Prompt :: Rewrite the lines of every entry below with "top-left" swapped for "upper-left", changing nothing else. Leave the pictures out of your answer.

Stored data entries
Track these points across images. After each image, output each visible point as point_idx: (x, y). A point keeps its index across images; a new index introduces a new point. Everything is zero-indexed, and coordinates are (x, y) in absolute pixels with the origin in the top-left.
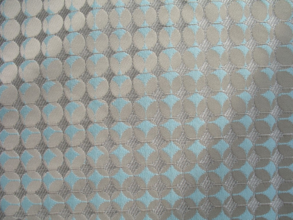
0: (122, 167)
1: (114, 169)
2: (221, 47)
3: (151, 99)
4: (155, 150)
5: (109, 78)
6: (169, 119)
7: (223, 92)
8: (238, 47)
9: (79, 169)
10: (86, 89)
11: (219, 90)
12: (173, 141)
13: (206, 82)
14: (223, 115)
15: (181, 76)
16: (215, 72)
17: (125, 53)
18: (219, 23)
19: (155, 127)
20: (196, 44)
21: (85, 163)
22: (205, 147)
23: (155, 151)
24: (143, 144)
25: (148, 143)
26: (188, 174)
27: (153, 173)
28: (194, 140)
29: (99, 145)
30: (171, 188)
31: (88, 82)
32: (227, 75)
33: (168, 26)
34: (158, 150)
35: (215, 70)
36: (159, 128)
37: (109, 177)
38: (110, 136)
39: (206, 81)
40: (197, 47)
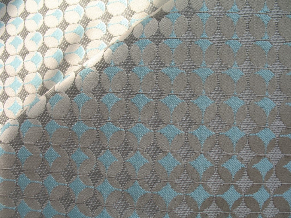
0: (137, 180)
1: (128, 181)
2: (267, 42)
3: (179, 98)
4: (181, 162)
5: (127, 69)
6: (200, 125)
7: (269, 98)
8: (289, 43)
9: (87, 175)
10: (99, 79)
11: (264, 95)
12: (204, 154)
13: (247, 84)
14: (268, 126)
15: (217, 74)
16: (259, 72)
17: (148, 40)
18: (265, 13)
19: (183, 133)
20: (236, 36)
21: (94, 169)
22: (243, 166)
23: (180, 164)
24: (166, 153)
25: (172, 152)
26: (221, 198)
27: (176, 192)
28: (231, 155)
29: (112, 149)
30: (198, 213)
31: (103, 71)
32: (274, 77)
33: (202, 11)
34: (184, 163)
35: (260, 69)
36: (188, 136)
37: (121, 190)
38: (126, 140)
39: (247, 82)
40: (236, 41)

Response box ::
Track these points across images. After each image, output each visible point as point_idx: (x, y). A point keeps its index across images; a new index introduces a new point. Everything is zero-indexed, and coordinates are (x, y) in absolute pixels with the origin in the upper-left.
0: (122, 167)
1: (114, 169)
2: (221, 47)
3: (151, 99)
4: (155, 150)
5: (109, 78)
6: (169, 119)
7: (223, 92)
8: (238, 47)
9: (79, 169)
10: (86, 89)
11: (219, 90)
12: (173, 141)
13: (206, 82)
14: (223, 115)
15: (181, 76)
16: (215, 72)
17: (125, 53)
18: (219, 23)
19: (155, 127)
20: (196, 44)
21: (85, 163)
22: (205, 147)
23: (155, 151)
24: (143, 144)
25: (148, 143)
26: (188, 174)
27: (153, 173)
28: (194, 140)
29: (99, 145)
30: (171, 188)
31: (88, 82)
32: (227, 75)
33: (168, 26)
34: (158, 150)
35: (215, 70)
36: (159, 128)
37: (109, 177)
38: (110, 136)
39: (206, 81)
40: (197, 47)
0: (137, 180)
1: (128, 181)
2: (267, 42)
3: (179, 98)
4: (181, 162)
5: (127, 69)
6: (200, 125)
7: (269, 98)
8: (289, 43)
9: (87, 175)
10: (99, 79)
11: (264, 95)
12: (204, 154)
13: (247, 84)
14: (268, 126)
15: (217, 74)
16: (259, 72)
17: (148, 40)
18: (265, 13)
19: (183, 133)
20: (236, 36)
21: (94, 169)
22: (243, 166)
23: (180, 164)
24: (166, 153)
25: (172, 152)
26: (221, 198)
27: (176, 192)
28: (231, 155)
29: (112, 149)
30: (198, 213)
31: (103, 71)
32: (274, 77)
33: (202, 11)
34: (184, 163)
35: (260, 69)
36: (188, 136)
37: (121, 190)
38: (126, 140)
39: (247, 82)
40: (236, 41)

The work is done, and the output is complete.